Русофобия - стр. 8
План работы таков. Изложенные выше взгляды группируются вокруг двух тем: оценка нашей истории и оценка нашего будущего. Мы разберем их, разделив по этому признаку, в двух следующих параграфах. В оставшейся части работы мы попытаемся понять происхождение этих взглядов: какое духовное течение и почему могло их породить?
2. Взгляд на русскую историю
Начать, конечно, надо с обсуждения конкретных аргументов, которыми авторы рассматриваемого направления подкрепляют свои взгляды. Такое обсуждение предпринималось уже не раз, и это облегчает мою задачу. Приведем краткий обзор высказанных мыслей.
Декларируемый многими авторами тезис о «рабской душе» русского человека, о том, что в нем собственное достоинство было менее развито, чем у жителей Запада, трудно подкрепить какими‑либо фактами. Пушкин, например, считал, что соотношение – обратное. Мнению приезжих иностранцев, видевших в России азиатскую деспотию, а в ее жителях – рабов, можно противопоставить мнение других иностранцев, поражавшихся чувству собственного достоинства у русского крестьянства или даже видевших в России «идеальную страну, полную честности и простоты». Скорее всего, и те, и другие очень мало знали реальную Россию.
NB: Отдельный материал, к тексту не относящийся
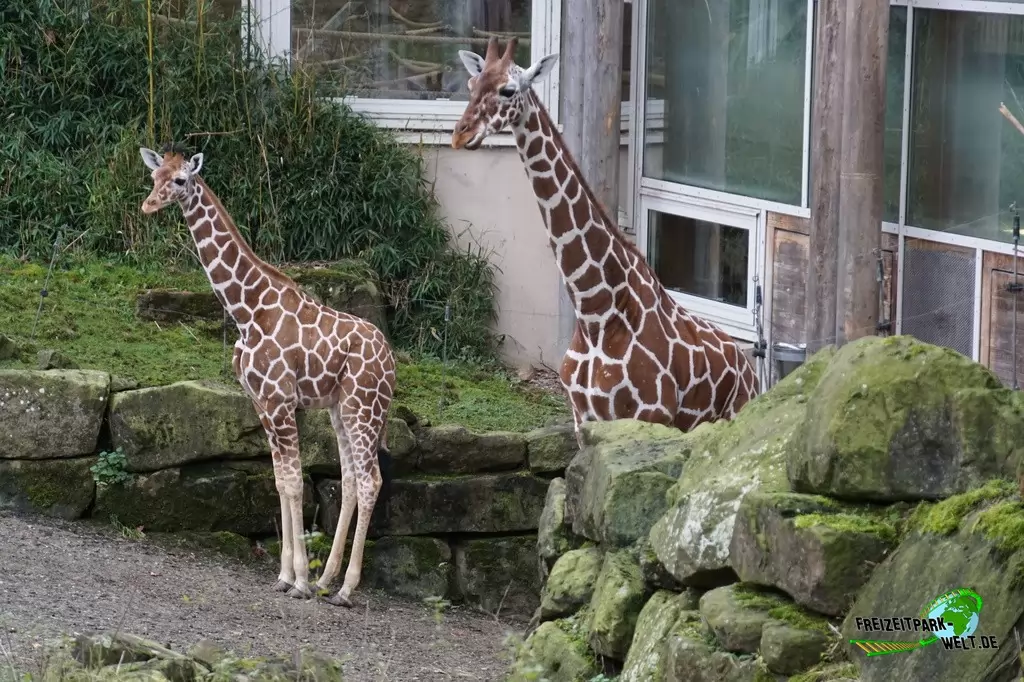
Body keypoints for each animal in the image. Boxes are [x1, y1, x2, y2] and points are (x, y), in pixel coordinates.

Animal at [138, 144, 396, 607]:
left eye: (181, 180)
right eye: (154, 177)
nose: (149, 205)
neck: (247, 311)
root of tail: (391, 360)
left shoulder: (279, 400)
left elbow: (293, 482)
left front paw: (298, 580)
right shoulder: (260, 402)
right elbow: (279, 481)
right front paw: (286, 576)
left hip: (363, 407)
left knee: (370, 480)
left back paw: (345, 589)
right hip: (340, 409)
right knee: (350, 480)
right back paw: (328, 578)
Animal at [451, 39, 760, 441]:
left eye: (508, 90)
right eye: (471, 86)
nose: (461, 134)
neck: (596, 314)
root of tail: (752, 371)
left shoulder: (650, 414)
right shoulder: (584, 417)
Отношение к власти в Московской Руси никак не совпадает с «рабским подчинением». Термин «самодержец», входивший в титул русского царя, не означал признания его права на произвол и безответственность, а выражал только, что он – суверен, не является ничьим данником (конкретно – хана). По представлениям того времени, царь был ответствен перед Богом, религиозными и нравственными нормами, и царю, нарушающему их, повиноваться не следовало, идя, если надо, на муки и смерть.
Яркий пример осуждения царя – оценка Грозного не только в летописях, но и в народных преданиях, в одном из которых, например, говорится, что «царь обманул Бога». Также и Петр I прослыл в народе Антихристом, а Алексей – мучеником за веру.
Концепция «Москвы – Третьего Рима», сформулированная в начале XVI века псковским монахом Филофеем, отражала историческую ситуацию того времени. После Флорентийской унии Византии с католичеством и падения Константинополя Россия осталась единственным православным царством. Автор призывает русского царя осознать свою ответственность в этом новом положении. Он напоминает о судьбе Первого Рима и Второго (Царьграда), погибших, по его мнению, из‑за отпадения от истинной веры, и предсказывает, что Русское царство будет стоять вечно, если останется верным православию. Эта теория не имела политического аспекта, не толкала Россию к какой‑либо экспансии или православному миссионерству. В народном сознании (например, в фольклоре) она никак не отразилась. Утверждение о том, что идея «Третьего Рима» и революционная марксистская идеология XX века составляют единую традицию, принадлежит Бердяеву, которого, по‑видимому, особенно пленило созвучие Третьего Рима с Третьим интернационалом. Но ни он, ни кто‑либо другой не пытался объяснить, каким образом эта концепция передавалась в течение 400 лет, никак за это время не проявляясь[6].
Никакой специфической для русских ненависти к иностранцам и иностранным влияниям, которая отличала бы их от других народов, обнаружить нельзя. Сильны были опасения за чистоту своей веры, подозрительность по отношению к протестантской и католической миссионерской деятельности. Здесь можно видеть известную религиозную нетерпимость, но эта черта уж никак не отличает Россию того времени от Запада, уровень религиозной терпимости которого характеризуется инквизицией, Варфоломеевской ночью и Тридцатилетней войной.